#### ЗАДАНИЕ 1:
Перечислите все действия, которые, согласно предложению «И вот уже все в ресторане…», совершали все в ресторане (текст о вечернем досуге).
#### ЗАДАНИЕ 2:
Определите, соответствуют ли тексту о вечернем досуге утверждения (а), (б) и (в). Для каждого ответьте «да» или «нет» и приведите точную цитату, на которой основан ответ.
(а) Печь нагревалась медленно.
(б) В город на танцевальные вечера ездили по субботам.
(в) Не знавшие русского языка подпевали без слов.
#### ЗАДАНИЕ 3:
Перепечатайте фрагмент текста о вечернем досуге начиная со слов «Гремел джаз-оркестр. Солидные» и заканчивая словами «номер танцевального вечера.» включительно.

#### ПРЕДОСТАВЛЕННЫЙ ТЕКСТ:
Затапливали каменноугольными окатышами изразцовую чудо-печурку, которая нагревалась буквально в считанные минуты и давала столько тепла, что в комнате можно было париться. В будничные вечера ходили в солдатский кинотеатр, где всегда в одно и то же время начинал стрекотать киноаппарат. Каждый день смотрели новые фильмы — иногда по два за вечер. По субботам изредка ездили в город на танцевальные вечера с эстрадными представлениями, устраиваемыми в ресторане «Гранд-отеля».
Гремел джаз-оркестр. Солидные грузные люди нет-нет да и притоптывали с такой лихостью, что, кажется, начинали вздрагивать роскошные люстры, которыми был увешан огромный танцевальный зал. Но вот грохот вдруг стихал. Зал наполнялся красивыми звуками нашей «Темной ночи». Мы начинали подпевать. К нам присоединялись и не знавшие русского языка, они подпевали без слов. И вот уже все в ресторане пели, танцевали, плавно раскачивались. Это был коронный номер танцевального вечера.

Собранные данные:

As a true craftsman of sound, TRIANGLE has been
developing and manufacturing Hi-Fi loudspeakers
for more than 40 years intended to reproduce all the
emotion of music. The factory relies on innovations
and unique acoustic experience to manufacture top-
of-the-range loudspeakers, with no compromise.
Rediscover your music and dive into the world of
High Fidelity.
==
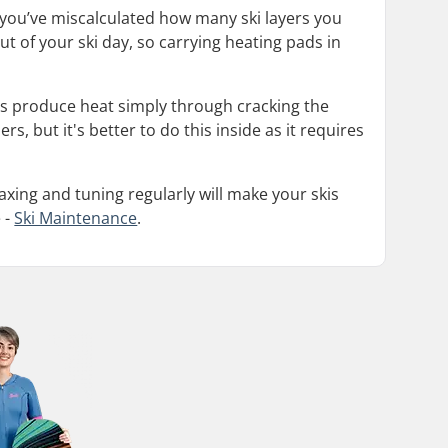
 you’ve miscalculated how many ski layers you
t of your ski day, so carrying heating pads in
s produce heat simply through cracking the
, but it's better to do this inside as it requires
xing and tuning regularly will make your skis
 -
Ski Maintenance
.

#### ПОЛЕ ОТВЕТА 1:
пели; танцевали; плавно раскачивались

#### ПОЛЕ ОТВЕТА 2:
(а) Нет: «нагревалась буквально в считанные минуты».
(б) Да: «По субботам изредка ездили в город на танцевальные вечера».
(в) Да: «К нам присоединялись и не знавшие русского языка, они подпевали без слов».

#### ПОЛЕ ОТВЕТА 3:
Гремел джаз-оркестр. Солидные грузные люди нет-нет да и притоптывали с такой лихостью, что, кажется, начинали вздрагивать роскошные люстры, которыми был увешан огромный танцевальный зал. Но вот грохот вдруг стихал. Зал наполнялся красивыми звуками нашей «Темной ночи». Мы начинали подпевать. К нам присоединялись и не знавшие русского языка, они подпевали без слов. И вот уже все в ресторане пели, танцевали, плавно раскачивались. Это был коронный номер танцевального вечера.